→ TASK DESCRIPTION
Output everything from the line containing "APG.20o9. An update" down to the line containing "Armstrong， J.E.， and" as a numbered list, skipping any blank lines.

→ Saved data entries
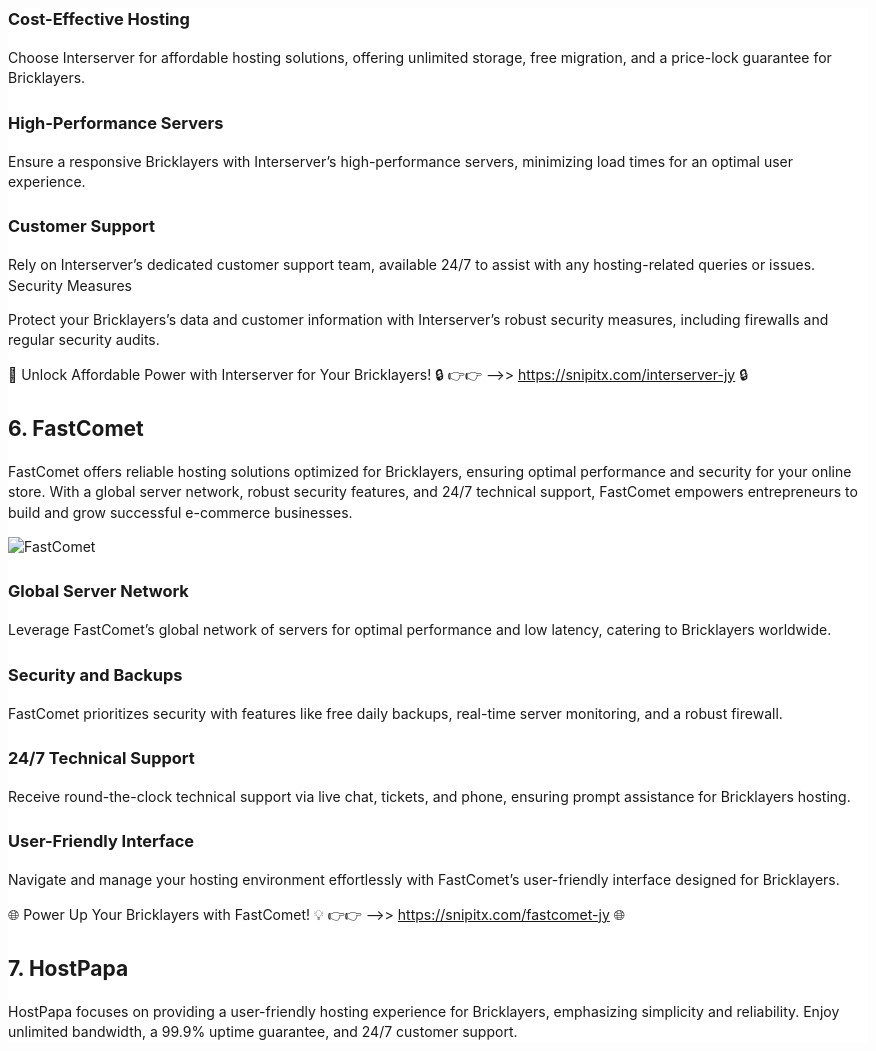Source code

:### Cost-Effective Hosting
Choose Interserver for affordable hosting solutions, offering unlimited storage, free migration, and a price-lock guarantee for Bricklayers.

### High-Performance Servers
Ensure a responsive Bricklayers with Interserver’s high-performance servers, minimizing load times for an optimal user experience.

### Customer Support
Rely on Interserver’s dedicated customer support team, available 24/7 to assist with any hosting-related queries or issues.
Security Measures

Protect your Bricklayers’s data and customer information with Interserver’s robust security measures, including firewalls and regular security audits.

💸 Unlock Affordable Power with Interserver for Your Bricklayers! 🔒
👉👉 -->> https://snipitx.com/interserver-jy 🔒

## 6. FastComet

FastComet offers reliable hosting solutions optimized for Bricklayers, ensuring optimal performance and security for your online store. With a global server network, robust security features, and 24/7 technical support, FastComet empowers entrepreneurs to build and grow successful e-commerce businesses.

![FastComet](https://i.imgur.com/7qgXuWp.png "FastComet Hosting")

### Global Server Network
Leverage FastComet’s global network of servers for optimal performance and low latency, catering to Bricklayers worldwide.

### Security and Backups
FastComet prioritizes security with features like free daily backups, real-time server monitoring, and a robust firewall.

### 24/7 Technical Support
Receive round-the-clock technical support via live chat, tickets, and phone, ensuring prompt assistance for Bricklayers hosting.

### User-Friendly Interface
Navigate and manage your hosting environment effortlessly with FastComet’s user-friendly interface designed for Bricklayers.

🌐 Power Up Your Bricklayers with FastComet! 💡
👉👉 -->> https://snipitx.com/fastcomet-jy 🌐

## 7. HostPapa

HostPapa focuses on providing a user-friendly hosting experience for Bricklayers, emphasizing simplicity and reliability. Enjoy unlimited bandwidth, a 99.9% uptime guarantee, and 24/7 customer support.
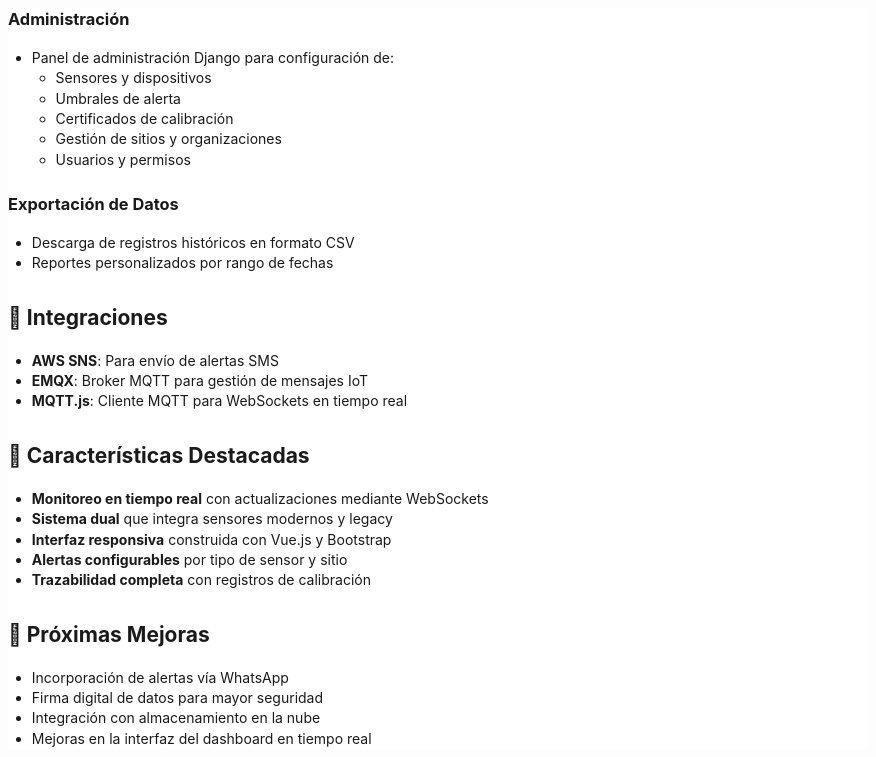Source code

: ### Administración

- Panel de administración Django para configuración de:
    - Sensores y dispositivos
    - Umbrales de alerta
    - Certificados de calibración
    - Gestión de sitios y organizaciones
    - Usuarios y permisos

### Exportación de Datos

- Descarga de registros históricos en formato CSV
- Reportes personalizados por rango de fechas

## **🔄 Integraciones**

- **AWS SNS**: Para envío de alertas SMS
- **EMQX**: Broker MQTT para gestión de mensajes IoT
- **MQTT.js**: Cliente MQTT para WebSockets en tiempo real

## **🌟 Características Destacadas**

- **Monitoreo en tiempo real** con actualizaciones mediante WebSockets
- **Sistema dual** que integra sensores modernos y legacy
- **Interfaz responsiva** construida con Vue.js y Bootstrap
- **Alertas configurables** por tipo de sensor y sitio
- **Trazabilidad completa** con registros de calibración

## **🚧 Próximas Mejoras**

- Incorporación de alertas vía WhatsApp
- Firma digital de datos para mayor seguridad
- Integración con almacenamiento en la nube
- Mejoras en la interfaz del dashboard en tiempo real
---
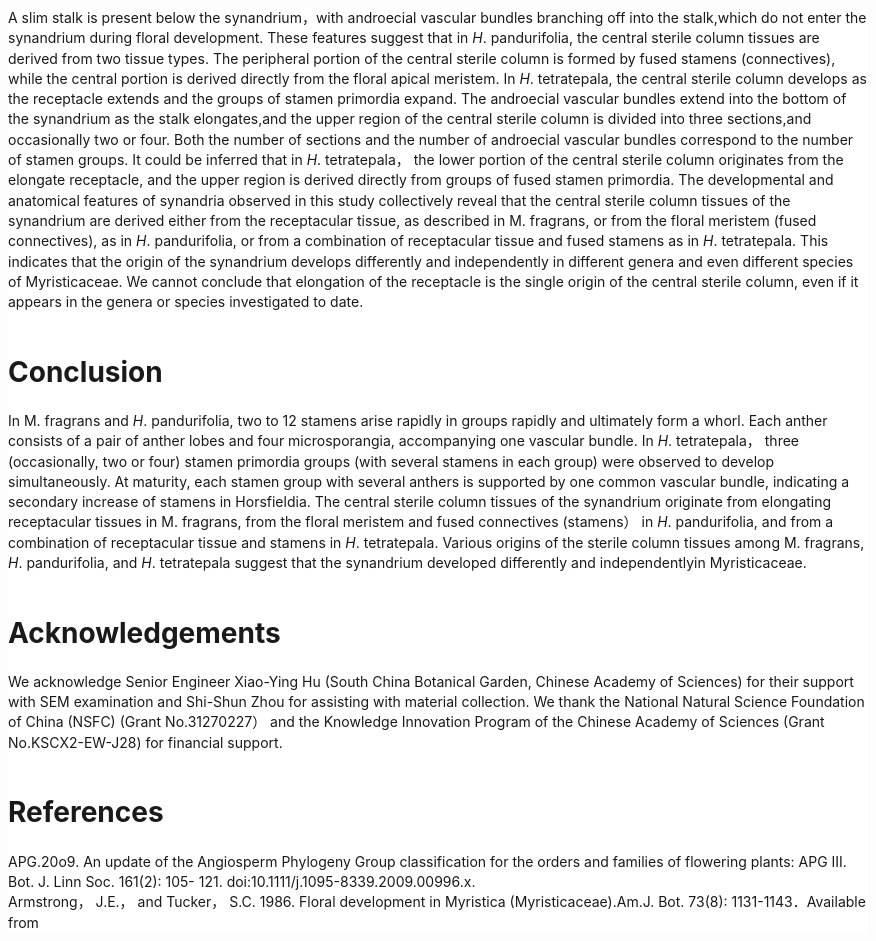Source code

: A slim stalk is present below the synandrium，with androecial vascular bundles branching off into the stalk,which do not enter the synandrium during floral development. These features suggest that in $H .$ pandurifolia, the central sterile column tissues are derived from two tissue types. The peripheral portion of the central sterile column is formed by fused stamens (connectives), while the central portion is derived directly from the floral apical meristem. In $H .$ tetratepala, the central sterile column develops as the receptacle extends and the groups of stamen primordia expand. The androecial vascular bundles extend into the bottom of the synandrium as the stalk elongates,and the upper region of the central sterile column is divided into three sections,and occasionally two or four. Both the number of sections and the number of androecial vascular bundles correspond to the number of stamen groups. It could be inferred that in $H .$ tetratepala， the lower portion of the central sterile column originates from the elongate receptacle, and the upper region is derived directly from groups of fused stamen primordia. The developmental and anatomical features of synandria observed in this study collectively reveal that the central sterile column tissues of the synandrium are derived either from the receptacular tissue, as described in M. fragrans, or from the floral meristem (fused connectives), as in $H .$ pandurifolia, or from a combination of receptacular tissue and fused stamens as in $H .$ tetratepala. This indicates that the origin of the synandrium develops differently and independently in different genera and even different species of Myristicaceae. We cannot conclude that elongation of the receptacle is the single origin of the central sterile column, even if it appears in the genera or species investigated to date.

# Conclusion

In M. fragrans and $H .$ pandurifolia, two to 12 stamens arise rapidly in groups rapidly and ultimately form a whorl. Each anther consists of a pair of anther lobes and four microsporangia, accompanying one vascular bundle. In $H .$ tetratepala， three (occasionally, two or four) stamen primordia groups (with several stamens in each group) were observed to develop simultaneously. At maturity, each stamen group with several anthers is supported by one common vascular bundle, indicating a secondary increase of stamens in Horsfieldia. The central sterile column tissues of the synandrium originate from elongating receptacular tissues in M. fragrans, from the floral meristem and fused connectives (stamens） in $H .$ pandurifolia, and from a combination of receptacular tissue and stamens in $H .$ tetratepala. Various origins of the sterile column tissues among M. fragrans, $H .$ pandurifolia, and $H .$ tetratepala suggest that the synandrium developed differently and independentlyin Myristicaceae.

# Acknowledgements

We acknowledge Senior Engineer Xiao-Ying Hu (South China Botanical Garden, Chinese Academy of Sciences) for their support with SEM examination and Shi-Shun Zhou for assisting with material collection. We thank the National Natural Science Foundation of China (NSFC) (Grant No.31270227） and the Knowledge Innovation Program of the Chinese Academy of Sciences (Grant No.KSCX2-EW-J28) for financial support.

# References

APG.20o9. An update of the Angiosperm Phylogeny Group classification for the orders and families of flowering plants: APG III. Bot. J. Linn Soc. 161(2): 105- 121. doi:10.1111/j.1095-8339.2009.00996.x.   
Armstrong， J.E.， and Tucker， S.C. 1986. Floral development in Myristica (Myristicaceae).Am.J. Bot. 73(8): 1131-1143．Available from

→ ANSWER BELOW
1. APG.20o9. An update of the Angiosperm Phylogeny Group classification for the orders and families of flowering plants: APG III. Bot. J. Linn Soc. 161(2): 105- 121. doi:10.1111/j.1095-8339.2009.00996.x.   
2. Armstrong， J.E.， and Tucker， S.C. 1986. Floral development in Myristica (Myristicaceae).Am.J. Bot. 73(8): 1131-1143．Available from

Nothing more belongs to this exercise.